Last year, Jordan witnessed teacher strikes that led to weeks of disruption and a government reshuffle. As a former education minister, Mr Al Razzaz was heavily involved in the negotiations with the teachers’ union.

“There is a political and educational aspect to it. On the education front, government recognised that we need a different system for the career path of teachers – it didn’t reward them in the right way.

“We have a Jordan teacher’s union and Jordan takes professional unions seriously, we have a political system that allows political unions and political parties and that has been one of the strengths of Jordan.”

Jordan is one of the few Arab countries that has witnessed protests without bloodshed, nor state violence to suppress them. Mr Al Razzaz is proud of that record. “When youth come out and they say we want jobs, they are not being disloyal, they are expressing a sincere desire for something; we should be working with them, not against them. Our security forces have that critical role to play in allowing them to express their views and freedom of speech is enshrined in our constitution, so we respect that, but we also want to make sure that major intersections are not blocked, etcetera.

“I salute our security forces for being extremely self-restrained. Not a single bullet, not a drop of blood, fortunately. That requires a lot of restraint and a lot of understanding that all of our security forces are essentially there to protect our people and their right to express their opinion.”

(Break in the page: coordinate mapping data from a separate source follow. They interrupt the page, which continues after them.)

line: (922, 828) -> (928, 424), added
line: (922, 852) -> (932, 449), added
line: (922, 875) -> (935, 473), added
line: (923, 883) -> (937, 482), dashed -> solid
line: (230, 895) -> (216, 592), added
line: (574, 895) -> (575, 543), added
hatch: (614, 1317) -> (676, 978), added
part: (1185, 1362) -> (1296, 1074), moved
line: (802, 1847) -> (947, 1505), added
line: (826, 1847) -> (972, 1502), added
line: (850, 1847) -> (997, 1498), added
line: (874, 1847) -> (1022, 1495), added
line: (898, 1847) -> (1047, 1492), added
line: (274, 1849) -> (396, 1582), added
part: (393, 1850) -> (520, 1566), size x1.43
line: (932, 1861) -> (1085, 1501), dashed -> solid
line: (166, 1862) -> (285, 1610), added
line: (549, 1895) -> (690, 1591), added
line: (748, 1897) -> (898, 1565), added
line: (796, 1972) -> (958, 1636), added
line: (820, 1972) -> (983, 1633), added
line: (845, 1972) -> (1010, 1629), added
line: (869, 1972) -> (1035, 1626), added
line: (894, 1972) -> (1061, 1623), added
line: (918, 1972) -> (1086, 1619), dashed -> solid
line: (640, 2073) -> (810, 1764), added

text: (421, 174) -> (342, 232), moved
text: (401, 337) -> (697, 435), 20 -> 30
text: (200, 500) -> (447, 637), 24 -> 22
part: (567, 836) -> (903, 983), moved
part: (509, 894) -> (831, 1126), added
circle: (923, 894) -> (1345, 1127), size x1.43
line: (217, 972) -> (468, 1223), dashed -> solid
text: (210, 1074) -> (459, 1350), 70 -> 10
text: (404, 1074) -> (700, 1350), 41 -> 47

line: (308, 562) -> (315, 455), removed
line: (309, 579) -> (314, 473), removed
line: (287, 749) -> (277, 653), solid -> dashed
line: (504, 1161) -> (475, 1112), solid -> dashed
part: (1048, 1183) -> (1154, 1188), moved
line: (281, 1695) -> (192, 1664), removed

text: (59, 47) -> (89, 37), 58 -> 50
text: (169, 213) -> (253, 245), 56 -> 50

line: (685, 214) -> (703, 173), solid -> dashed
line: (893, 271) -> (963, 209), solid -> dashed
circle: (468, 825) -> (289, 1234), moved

Jordan also has to contend with instability in the region, especially with the continued Israeli occupation of Palestine. “His Majesty the King last week in his address at the EU was sounding the alarm bell about the serious risk that, if a two-state solution is undermined to a point where it is no longer feasible, we are thrusting not just the Middle East but the whole world into more conflict, and that conflict will affect peace and prosperity in the region. We live in a global village, there is no isolated effect.”

The prime minister was vocal in his concern over the developments in Palestine and Jordan. “Just because reaching a two-state solution and giving Palestinians their own state with their capital in Jerusalem is difficult to achieve, it doesn’t mean we turn our backs and look at secondary issues in the region and elsewhere. Nor should it mean that we allow the unilateral measures that have been taken by Israel to go on.

“These measures and the facts they create on the ground, if they are allowed to go on, they are closing the door to a two-state solution and opening the door for an apartheid state that includes Palestinians at best as second-rate citizens. This is no road to peace," he said.

“We see short-termism; tactics about solving the Palestinian issue by reducing Palestinian political aspirations to finance. This will not happen and will not lead to peace."

Political compromises are vital to stabilise the Arab world, Mr Al Razzaz said.

“In Jordan sometimes we feel like we are just repeating ourselves in calling for political settlements, bringing all stakeholders around the table to reach political compromises. This applies not only to Syria but every country in the region that is witnessing this strife, most recently in Libya.

"The less respect we have for countries’ sovereignty, the less respect for territorial integrity and the more we undermine these countries by regional and global interventions that support one group against the other, the more we are going down a dark tunnel.”